Effectively Tracking Realization Rate
Before we talk about changing your realization rate, we must first ensure it is accurately recorded and analyzed. This is where your software choices come into play. What are you using to track the accounting for your firm? Is it QuickBooks or another generic accounting system? Those can be great as a backbone, but in order to effectively track crucial KPIs in your firm, you will need an industry-specific software built to complement and integrate with your accounting program.
Katina Peters, our resident legal expert, recently wrote a blog featured on UpTime Legal Systems that dives a little further into important KPIs and software considerations.
Raising Your Realization Rate
If you’ve already been tracking these numbers, you may be wondering, “How do I raise our realization rate?” Begin by investing in the client. It’s crucial to come from a mindset of serving your clients and providing what’s in their best interest, while also communicating the value they are receiving, so they truly understand the benefit. Any variance in their perception of value can lead to the client refusing to pay for time rendered or asking for a reduction in fees. The more you know about your client, the less likely you are to miss the mark on billable hours. Plus, clients appreciate a personal touch and want to feel that you are advocating for them. If they understand that you have their best interest at heart, they will be less likely to challenge your work.

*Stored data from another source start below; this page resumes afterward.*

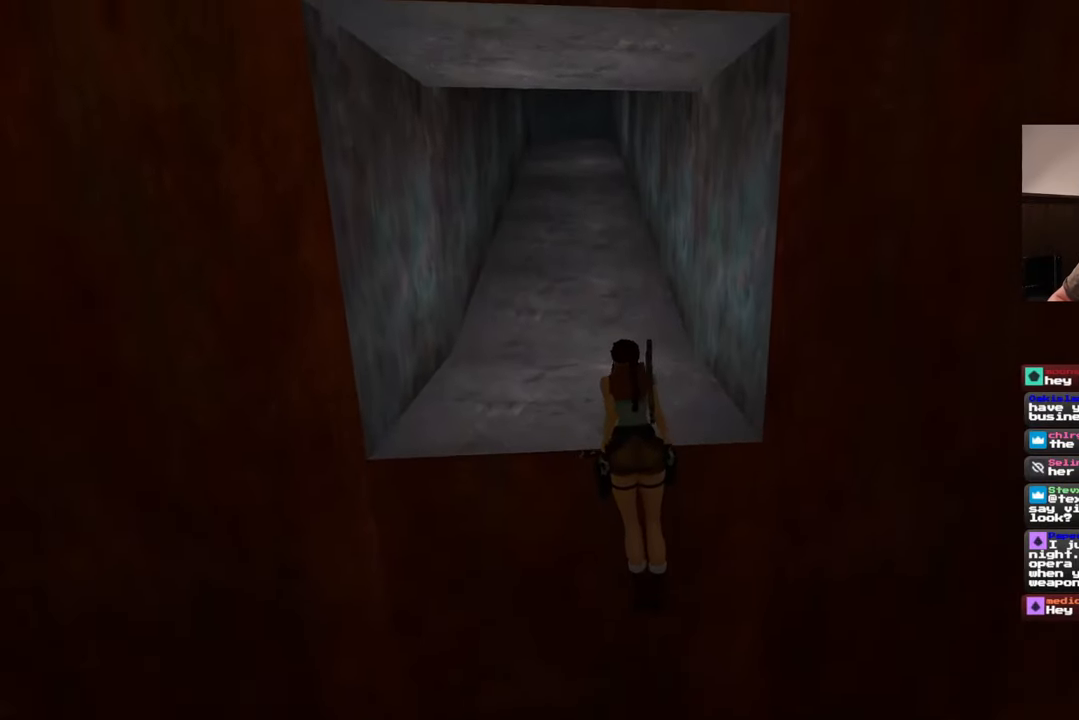
{"buttons": [], "left_stick": "center", "right_stick": "center", "events": []}
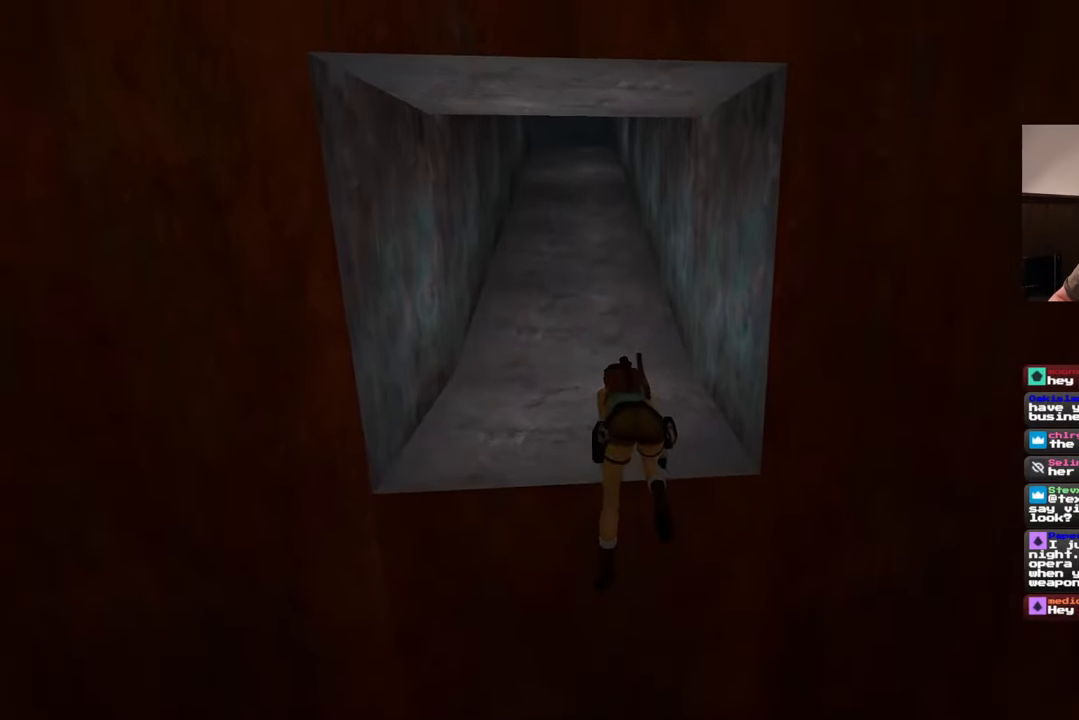
{"buttons": [], "left_stick": "up", "right_stick": "center", "events": [[467, "left_stick", "up"]]}
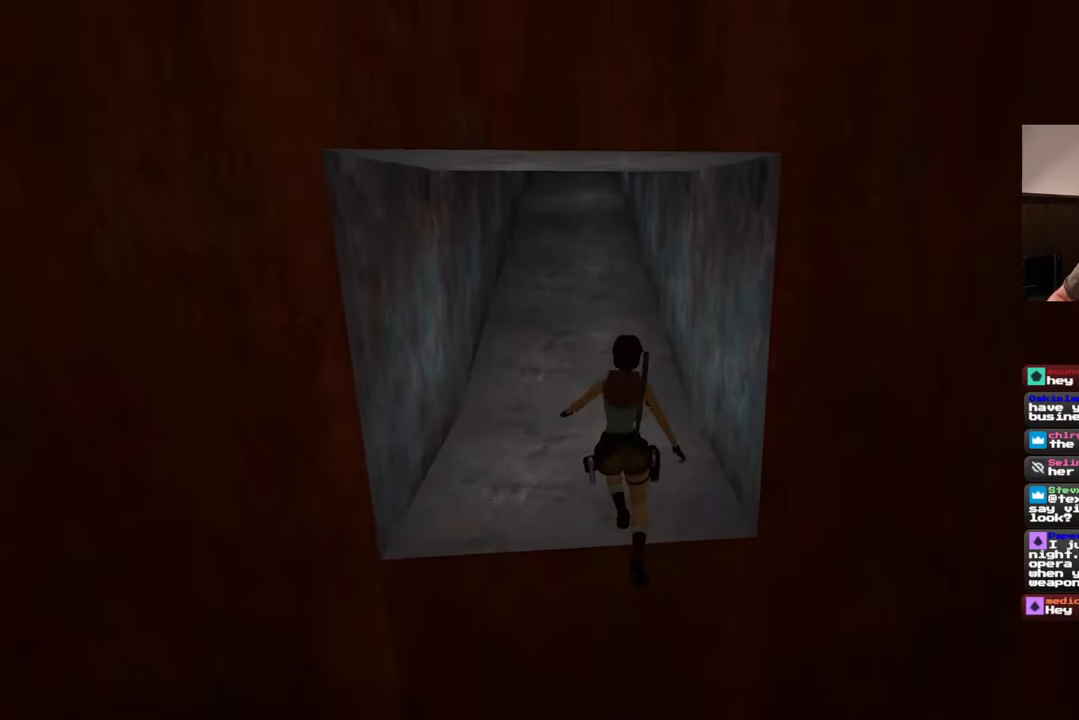
{"buttons": [], "left_stick": "up", "right_stick": "center", "events": [[67, "right_stick", "up"], [217, "right_stick", "center"]]}
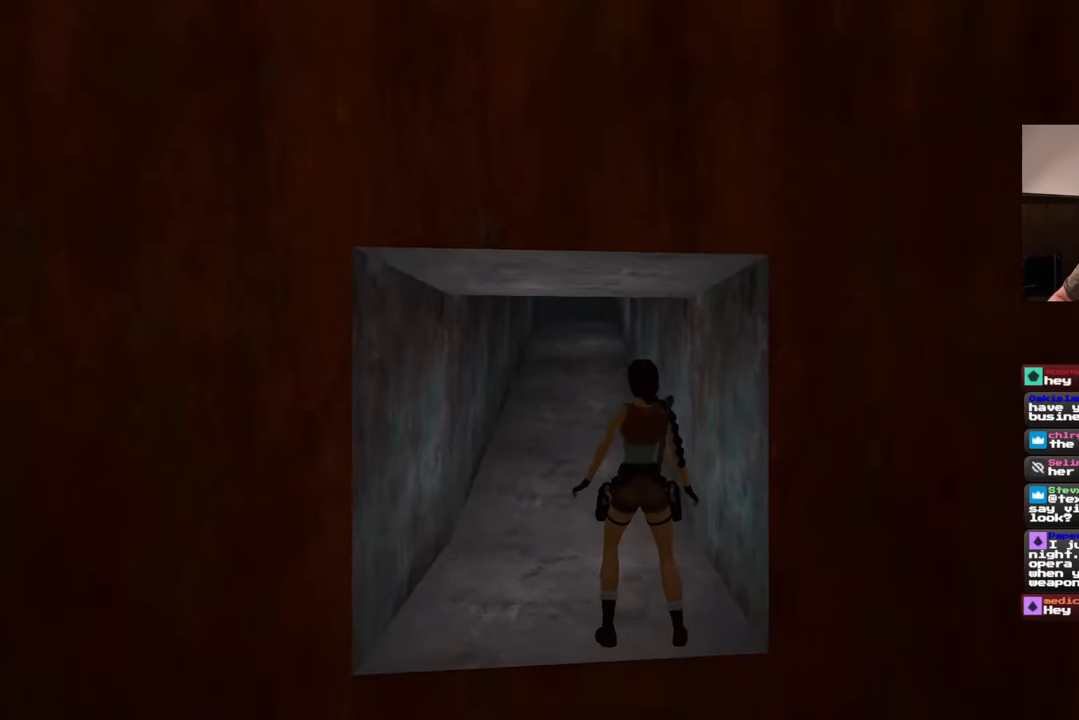
{"buttons": [], "left_stick": "up", "right_stick": "center", "events": [[33, "right_stick", "up"], [50, "left_stick", "up-left"], [183, "right_stick", "center"], [467, "left_stick", "up"]]}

It is also important to make sure all billing practices are consistent in your firm. Ensure all attorneys are keeping to the established timeline and noting all conversations with the client regarding bill structure. Before taking on a client or project, set the expectations for number of hours that should be spent and clearly communicate billing expectations to the client up front.
When to fire a client?
It’s important to empower your clients, giving them a breakdown of the value you are providing. It is normal for them to want to know what they are paying for, and the responsibility to communicate that value falls on your firm. The cost of your services goes beyond hours alone and are also a reflection of your firm’s expertise and the complexity of the case among other factors. If a client is continually asking to write time off or challenging the value of billable hours, it may be time to let them go.
Finding the right client to help reach your realization goals starts with attitude and performance. Connecting with a client is paramount, so go into every meeting with an open mind and be a good listener. Pay attention to details and determine if a client is sincere in their expectations. It might take more than an initial meeting, but clients’ questions will tip their hand. Are they looking to write time off immediately? Are they asking for shortcuts or loopholes? Do they truly see the value in the work you are doing for them and the expertise you have to offer? Any uneasiness should be noted and could ultimately lead to declining to represent the client.
Using Concrete Numbers to Drive Growth
Going beyond how you feel when you work with that client, which can be subjective, realization rates are more concrete and can give a good snapshot of the profitability of each case. These are your billable hours and your time is valuable.
Another aspect to consider is that, statistically, smaller more difficult clients cost much more administratively while simultaneously distracting your firm from performing well for your good clients. Taking the time to analyze the number of clients in each stratum of revenue can help your firm decide what clients are providing the profit to move your firm forward. This provides valuable marketing insights for advertising spend as well. Are businesses in a certain industry a really great match? Now you have a new focus and can gain more of your most ideal, profitable clients. Making the time to analyze these numbers and think strategically about the results will help to retain quality clients, enhance your credibility and help your firm grow.